> [What this task involves] In the records below, swap "Computer organization and Design" for "Computer Organization and Design" wherever it occurs and reproduce every line with nothing else altered.
** Listed records follows **
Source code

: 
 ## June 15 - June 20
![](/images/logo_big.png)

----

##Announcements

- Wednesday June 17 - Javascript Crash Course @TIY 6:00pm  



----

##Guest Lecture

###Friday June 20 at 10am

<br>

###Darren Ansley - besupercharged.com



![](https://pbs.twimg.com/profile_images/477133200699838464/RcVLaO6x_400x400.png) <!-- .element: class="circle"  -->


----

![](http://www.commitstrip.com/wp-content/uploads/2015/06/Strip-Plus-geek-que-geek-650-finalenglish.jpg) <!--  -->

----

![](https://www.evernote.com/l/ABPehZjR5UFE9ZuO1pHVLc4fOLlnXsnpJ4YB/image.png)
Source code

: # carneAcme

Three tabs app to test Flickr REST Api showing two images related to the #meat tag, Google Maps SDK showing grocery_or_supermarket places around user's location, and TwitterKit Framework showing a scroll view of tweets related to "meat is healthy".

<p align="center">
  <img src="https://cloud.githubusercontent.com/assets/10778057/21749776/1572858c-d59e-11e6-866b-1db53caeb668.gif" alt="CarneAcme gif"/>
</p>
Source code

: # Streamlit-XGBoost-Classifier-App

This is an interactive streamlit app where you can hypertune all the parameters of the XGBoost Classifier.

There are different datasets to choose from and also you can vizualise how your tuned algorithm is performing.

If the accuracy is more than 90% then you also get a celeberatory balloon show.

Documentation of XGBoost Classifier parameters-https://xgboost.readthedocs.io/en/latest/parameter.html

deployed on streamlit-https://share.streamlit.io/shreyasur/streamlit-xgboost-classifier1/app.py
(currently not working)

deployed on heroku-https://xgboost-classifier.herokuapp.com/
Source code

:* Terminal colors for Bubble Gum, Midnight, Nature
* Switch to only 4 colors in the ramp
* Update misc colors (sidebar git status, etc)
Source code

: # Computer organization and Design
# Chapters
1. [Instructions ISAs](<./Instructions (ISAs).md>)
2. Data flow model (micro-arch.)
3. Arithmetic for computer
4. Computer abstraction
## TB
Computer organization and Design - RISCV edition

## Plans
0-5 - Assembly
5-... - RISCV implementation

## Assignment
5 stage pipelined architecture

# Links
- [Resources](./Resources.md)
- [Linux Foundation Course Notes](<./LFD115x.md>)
** End of Listed records **
> [Result]
Source code

: 
 ## June 15 - June 20
![](/images/logo_big.png)

----

##Announcements

- Wednesday June 17 - Javascript Crash Course @TIY 6:00pm  



----

##Guest Lecture

###Friday June 20 at 10am

<br>

###Darren Ansley - besupercharged.com



![](https://pbs.twimg.com/profile_images/477133200699838464/RcVLaO6x_400x400.png) <!-- .element: class="circle"  -->


----

![](http://www.commitstrip.com/wp-content/uploads/2015/06/Strip-Plus-geek-que-geek-650-finalenglish.jpg) <!--  -->

----

![](https://www.evernote.com/l/ABPehZjR5UFE9ZuO1pHVLc4fOLlnXsnpJ4YB/image.png)
Source code

: # carneAcme

Three tabs app to test Flickr REST Api showing two images related to the #meat tag, Google Maps SDK showing grocery_or_supermarket places around user's location, and TwitterKit Framework showing a scroll view of tweets related to "meat is healthy".

<p align="center">
  <img src="https://cloud.githubusercontent.com/assets/10778057/21749776/1572858c-d59e-11e6-866b-1db53caeb668.gif" alt="CarneAcme gif"/>
</p>
Source code

: # Streamlit-XGBoost-Classifier-App

This is an interactive streamlit app where you can hypertune all the parameters of the XGBoost Classifier.

There are different datasets to choose from and also you can vizualise how your tuned algorithm is performing.

If the accuracy is more than 90% then you also get a celeberatory balloon show.

Documentation of XGBoost Classifier parameters-https://xgboost.readthedocs.io/en/latest/parameter.html

deployed on streamlit-https://share.streamlit.io/shreyasur/streamlit-xgboost-classifier1/app.py
(currently not working)

deployed on heroku-https://xgboost-classifier.herokuapp.com/
Source code

:* Terminal colors for Bubble Gum, Midnight, Nature
* Switch to only 4 colors in the ramp
* Update misc colors (sidebar git status, etc)
Source code

: # Computer Organization and Design
# Chapters
1. [Instructions ISAs](<./Instructions (ISAs).md>)
2. Data flow model (micro-arch.)
3. Arithmetic for computer
4. Computer abstraction
## TB
Computer Organization and Design - RISCV edition

## Plans
0-5 - Assembly
5-... - RISCV implementation

## Assignment
5 stage pipelined architecture

# Links
- [Resources](./Resources.md)
- [Linux Foundation Course Notes](<./LFD115x.md>)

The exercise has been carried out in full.